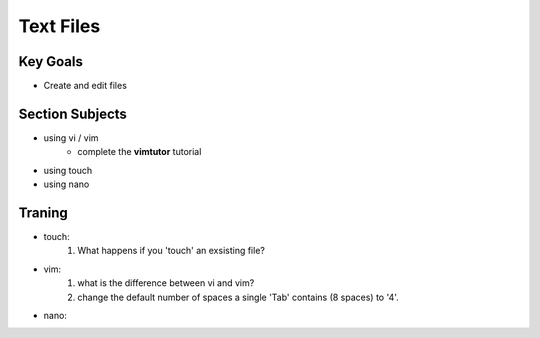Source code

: Text Files
++++++++++

Key Goals
=========
* Create and edit files

Section Subjects
================
* using vi / vim
    * complete the **vimtutor** tutorial
* using touch
* using nano


Traning
=======
* touch:
    #. What happens if you 'touch' an exsisting file?
* vim:
    #. what is the difference between vi and vim?
    #. change the default number of spaces a single 'Tab' contains (8 spaces) to '4'.
* nano:
        
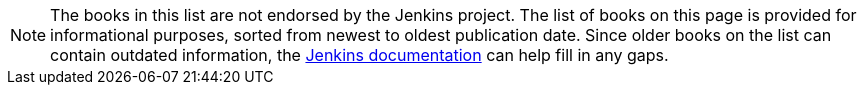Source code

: [NOTE]
====
The books in this list are not endorsed by the Jenkins project.
The list of books on this page is provided for informational purposes, sorted from newest to oldest publication date.
Since older books on the list can contain outdated information, the link:/book/getting-started/[Jenkins documentation] can  help fill in any gaps.
====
..............................
◆ YOUR ASSIGNMENT
Return only the line with "#. change the" and the lines after it up to the end of the records, exact and free of pictures.

◆ ANSWER SPACE
    #. change the default number of spaces a single 'Tab' contains (8 spaces) to '4'.
* nano:
        
Source code

: [NOTE]
====
The books in this list are not endorsed by the Jenkins project.
The list of books on this page is provided for informational purposes, sorted from newest to oldest publication date.
Since older books on the list can contain outdated information, the link:/book/getting-started/[Jenkins documentation] can  help fill in any gaps.
====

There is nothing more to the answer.